Wednesday, July 13, 2022

Q&A with Abigail Cutter

 


 

Abigail Cutter is the author of the new novel Long Shadows. She lives in Waterford, Virginia.

 

Q: What inspired you to write Long Shadows, and how did you create your character Tom?

 

A: My husband and I inherited a pre-Civil War house in the foothills of Virginia’s Blue Ridge mountains and didn’t know until the first night we slept there that it came with a very active ghost.

 

The house was filled with family possessions but had been uninhabited for 20 years. Every time we painted, repaired the roof, or ripped down wallpaper, something stomped up and down stairs and slammed doors angrily.

 

The house is a spacious, warm, sunny place that I love, and I despaired of being afraid to stay there alone at night. I thought that if I researched family history and that of the area, I might appease whatever was so unsettled and could solve my own problem.

 

And it worked. Halfway through the writing process, angry activity switched to friendly and now seems to have stopped altogether. I hope that remains the case!

 

Creating Tom was easy. My husband’s great grandfather lived his entire life in our house except when he was a young private in the Confederate Army and then a Union prisoner for a year.

 

There were hints in family letters from that era that the real Tom early in the war awakened to the horror of defending slavery and the terrible sacrifices required of ordinary, non-slave owning folks to do so.

 

There’s also evidence that he suffered from “battle fatigue” for the rest of his life. My book’s narrator, Tom’s ghost, has what we now call PTSD that has lasted for over 150 years while he’s attempted to evade his troubled past.

 

Letters and diaries of young Confederate soldiers that I found in historian Edward Ayers’ database, the Valley of the Shadow Project, helped to fill out his character.

 

So many of them described life as a common foot soldier, rarely seeing generals, or knowing where they were headed next. Like them, Tom is a lowly grunt assigned the worst tasks of soldiering.

 

Q: What do you think the novel says about the legacy of the Civil War today?

 

A: The title Long Shadows has a double meaning. It’s a tale of a personal haunting, but the country is haunted also–by the legacy of slavery–and will be for generations to come.

 

The novel highlights the Civil War’s terrific toll on the South’s landscape, economy, and people that’s lasted for generations. It’s hard to say what gain came to White inhabitants of the Confederacy or to their descendants by fighting to preserve the awful practice.

 

Q: Did you know how the book would end before you started writing it, or did you make many changes along the way?

 

A: I hoped Tom would eventually find release from a past that has kept him prisoner in his own home, but in the beginning, I hadn’t a clue how I’d make that happen.

 

I’ve always been a believer in ghosts and felt sorry for the one in our house.

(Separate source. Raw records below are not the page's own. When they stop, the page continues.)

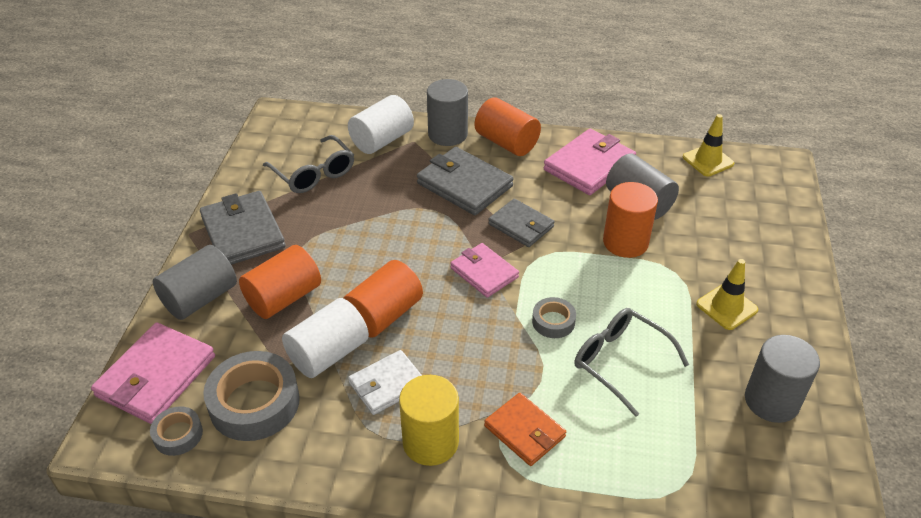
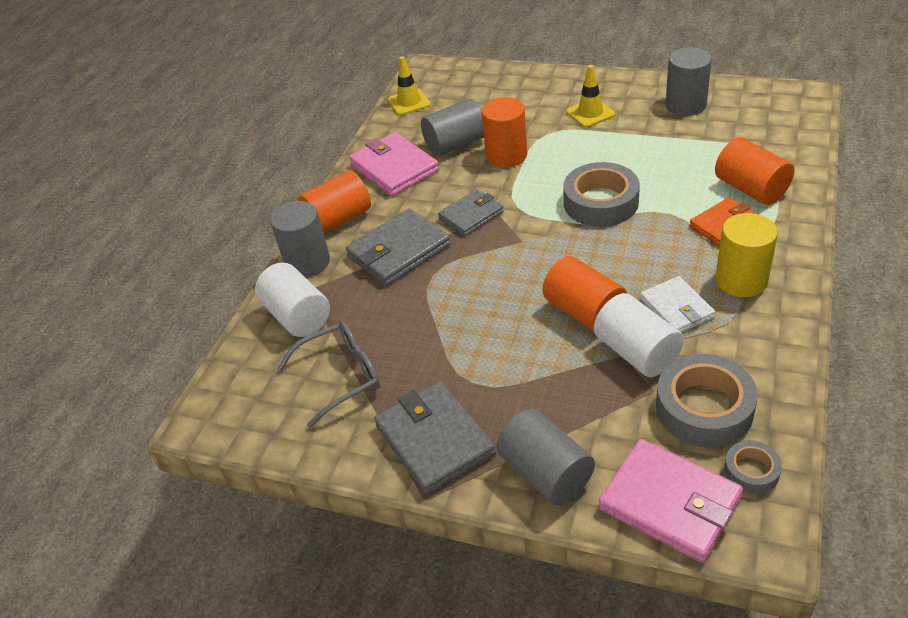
camera: 75 degrees left, 0 degrees up
grey wallet [200,191,286,265] -> grey wallet turned 75 degrees clockwise [374,381,496,494]
orange cylinder [239,245,321,319] -> orange cylinder moved to [715,138,794,205]
pink wallet [450,243,519,298] -> none
grey tape [532,297,576,338] -> grey tape [563,162,640,227], size x1.92
grey glasses [575,308,689,417] -> none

So, I had a lot of sympathy for my character Tom and how lonely he must be with no one who could see him, touch him, or laugh at his jokes.

 

As for my writing process, I rely on my many years as a meditator to drop into the “zone” and then give my unconscious mind permission to lead as I write.

 

Lots of revision and editing follows, but it begins as an intuitive flow that chooses its own direction with characters behaving in ways that really surprise me.

 

So, yes, there were changes along the way, but always with the ultimate goal that Tom would find peace.

 

Q: How would you describe the dynamic between Tom and your character Phoebe?

 

A: Initially, Phoebe and Tom are adversaries. His comforting, better memories are embedded in every object in the old place, and they reinforce his illusion of an untroubled past. Clinging to his childhood home, he is still the well-regarded husband, father, and community leader Tom.

 

Phoebe has little regard for the old-fashioned furnishings. As she and her husband haul them away, Tom fears the horrors suppressed for so many years will rise to the surface and drag him to Hell. He desperately tries to drive Phoebe from his home and almost succeeds.

 

She has two choices: she can convince her husband to give up the house, an unlikely prospect because only she can hear the ghost, or somehow discover ways to connect with it and convince it to leave.

 

At this point I was influenced by a second-sighted character in a short story by Anthony Doerr, "The Hunter’s Wife." Phoebe gradually teaches herself to hear Tom’s voice, and he realizes that the secrets that isolated him emotionally from his family after the war are safe with her.

 

In some ways, she provides Tom with a solution for his “battle fatigue” that has been found today to be effective: allowing him to talk freely about his harrowing psychological scars. By the end of the story, they have developed lasting compassion for one another.

 

Q: What are you working on now?

 

A: I’m working on a novel set in the same region, southwestern Virginia, but in the late 19th century during the rise of the Jim Crow era.

 

The central character is Dora, an orphan who lives with her grandmother on a mountaintop tobacco farm. When the tobacco market crashes, the teenaged girl takes work in the valley to support the two of them.

 

She‘s a teacher in an all-Black school where one of her students is Andy Dudley, the nine-year-old son of a Black family who are close friends. When a lynching occurs, Dora is compelled to face the truth about her neighbors, her own past, and the mystery of her Quaker and politically active father’s death.

 

Q: Anything else we should know?

 

A: The Shenandoah Valley, where Long Shadows is set, is where 30 percent of the Civil War was fought for four years. It’s now a 140-mile stretch of quiet farms and a few small cities, a place where it’s hard to imagine so much bloodshed and personal agony common even on its remote backroads.

 

In the book, a major secondary character is Tom’s lively sister Mary, 16 at the start of the war, who reveals what life at home is like where she can hear cannons firing as often as the beating of her heart and the family depends upon food foraged in the woods.

 

The novel moves between the present and 19th century battlefields, a prison, and the home front.

 

And there’s a character of mysterious origins, Mr. Tatternook, who is a seer and heals through knowledge of Nature.